Number of multiplicative inverses in $\mathbb{Z}_m$

Question

Is there a formula for the number of multiplicative inverses (invertibles) in $\mathbb{Z}_m$? I know one way would be to count for how many elements $n \in \mathbb{Z}_m$, $0<n<m$ the following equation satisfies: $\gcd (n,m)=1$.

Answer 1

The most common formula is $\phi(m) = m\prod_{p|n;p\ prime}(1-\frac 1p)$ (So, for example, $\phi(24) = 24(1-\frac 12)(1-\frac 13) = 24\cdot \frac 12\cdot \frac23=8$.) But I personally prefer $\phi(\prod p_i^{a_i}) =\prod p_i^{a_i-1}\prod(p_i - 1)$. (So, for example $\phi (24) = \phi(2^3\cdot 3) = (2^2\cdot 3^0)(2-1)(3-1) = 8$.)

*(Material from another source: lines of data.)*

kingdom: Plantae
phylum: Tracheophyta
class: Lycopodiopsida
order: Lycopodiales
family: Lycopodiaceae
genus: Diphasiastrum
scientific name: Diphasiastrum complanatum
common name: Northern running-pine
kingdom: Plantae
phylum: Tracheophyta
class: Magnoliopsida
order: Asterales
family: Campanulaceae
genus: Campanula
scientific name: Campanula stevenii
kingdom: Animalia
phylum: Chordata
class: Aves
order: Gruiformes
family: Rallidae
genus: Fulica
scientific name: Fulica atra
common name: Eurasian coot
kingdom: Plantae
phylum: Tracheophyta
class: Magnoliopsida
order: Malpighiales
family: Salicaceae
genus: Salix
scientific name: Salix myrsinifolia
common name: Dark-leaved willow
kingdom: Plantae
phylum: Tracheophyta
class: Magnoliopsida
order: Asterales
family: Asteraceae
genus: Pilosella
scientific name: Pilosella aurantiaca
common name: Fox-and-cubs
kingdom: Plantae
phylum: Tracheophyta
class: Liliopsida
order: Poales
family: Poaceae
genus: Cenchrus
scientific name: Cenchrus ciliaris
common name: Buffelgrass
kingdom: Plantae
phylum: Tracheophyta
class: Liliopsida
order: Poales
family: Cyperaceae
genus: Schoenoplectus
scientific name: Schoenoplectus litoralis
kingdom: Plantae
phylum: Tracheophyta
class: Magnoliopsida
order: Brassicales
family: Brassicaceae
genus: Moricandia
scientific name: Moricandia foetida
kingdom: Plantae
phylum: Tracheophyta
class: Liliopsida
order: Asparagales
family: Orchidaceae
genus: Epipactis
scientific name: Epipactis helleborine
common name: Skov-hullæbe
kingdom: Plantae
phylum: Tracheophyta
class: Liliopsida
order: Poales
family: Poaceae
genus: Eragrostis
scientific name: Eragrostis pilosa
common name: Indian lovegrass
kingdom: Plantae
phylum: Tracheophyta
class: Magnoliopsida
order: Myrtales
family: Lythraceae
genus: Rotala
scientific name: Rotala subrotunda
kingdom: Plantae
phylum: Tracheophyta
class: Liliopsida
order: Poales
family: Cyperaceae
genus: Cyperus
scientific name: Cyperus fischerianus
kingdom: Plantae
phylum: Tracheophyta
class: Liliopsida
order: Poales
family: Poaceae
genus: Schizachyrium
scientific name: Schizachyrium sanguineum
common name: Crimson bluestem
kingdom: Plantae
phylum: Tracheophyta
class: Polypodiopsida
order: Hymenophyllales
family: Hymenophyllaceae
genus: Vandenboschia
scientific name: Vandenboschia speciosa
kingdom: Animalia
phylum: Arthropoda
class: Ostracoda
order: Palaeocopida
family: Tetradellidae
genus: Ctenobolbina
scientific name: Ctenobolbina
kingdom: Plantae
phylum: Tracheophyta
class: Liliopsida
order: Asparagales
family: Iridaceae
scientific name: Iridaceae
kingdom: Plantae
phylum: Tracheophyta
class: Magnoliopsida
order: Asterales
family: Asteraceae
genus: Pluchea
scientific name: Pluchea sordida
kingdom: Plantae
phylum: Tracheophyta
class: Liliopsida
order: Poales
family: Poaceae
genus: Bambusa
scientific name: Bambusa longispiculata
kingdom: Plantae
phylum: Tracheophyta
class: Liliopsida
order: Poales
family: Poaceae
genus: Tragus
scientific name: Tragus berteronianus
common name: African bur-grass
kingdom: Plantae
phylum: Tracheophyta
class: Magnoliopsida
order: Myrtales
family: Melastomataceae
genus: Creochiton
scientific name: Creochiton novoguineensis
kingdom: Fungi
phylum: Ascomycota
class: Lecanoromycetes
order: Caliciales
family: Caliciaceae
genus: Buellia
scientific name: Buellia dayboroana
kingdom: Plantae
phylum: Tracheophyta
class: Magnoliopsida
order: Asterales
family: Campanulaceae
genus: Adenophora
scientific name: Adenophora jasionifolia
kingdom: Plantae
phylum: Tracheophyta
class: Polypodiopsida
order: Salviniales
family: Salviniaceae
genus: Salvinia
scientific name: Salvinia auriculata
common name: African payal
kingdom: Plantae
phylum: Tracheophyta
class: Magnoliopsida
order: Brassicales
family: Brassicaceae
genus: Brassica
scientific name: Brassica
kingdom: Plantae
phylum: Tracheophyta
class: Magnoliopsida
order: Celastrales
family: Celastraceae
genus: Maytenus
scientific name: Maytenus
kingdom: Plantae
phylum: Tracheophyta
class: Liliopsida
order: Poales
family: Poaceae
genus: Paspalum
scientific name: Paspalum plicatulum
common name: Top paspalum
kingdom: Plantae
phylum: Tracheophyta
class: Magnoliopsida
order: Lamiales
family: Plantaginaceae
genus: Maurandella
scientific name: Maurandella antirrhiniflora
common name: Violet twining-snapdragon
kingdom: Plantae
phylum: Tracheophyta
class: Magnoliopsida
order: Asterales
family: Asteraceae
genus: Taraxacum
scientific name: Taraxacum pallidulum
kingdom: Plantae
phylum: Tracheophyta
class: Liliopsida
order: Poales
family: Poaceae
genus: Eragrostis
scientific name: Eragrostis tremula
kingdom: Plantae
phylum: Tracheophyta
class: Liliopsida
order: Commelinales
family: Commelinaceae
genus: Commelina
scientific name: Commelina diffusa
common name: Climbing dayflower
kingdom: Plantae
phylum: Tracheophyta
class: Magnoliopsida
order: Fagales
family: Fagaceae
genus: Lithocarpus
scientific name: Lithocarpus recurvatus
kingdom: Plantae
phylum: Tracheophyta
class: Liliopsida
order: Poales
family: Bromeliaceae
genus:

These handy rules will never let you down: If $p$ is prime then $\phi(p) = p-1$. And $\phi(p^k) = p^{k-1}(p-1)$. ANd if $\gcd(m,n) = 1$ then $\phi(mn) = \phi(m)\cdot\phi(n)$.

Answer 2

Yes, this is precisely what the Euler totient function $\phi(n)$ counts. It is also easy to compute given a prime factorisation of $n$ as $\phi(p^n)=p^n-p^{n-1}$ for prime $p$, and $\phi$ is multiplicative.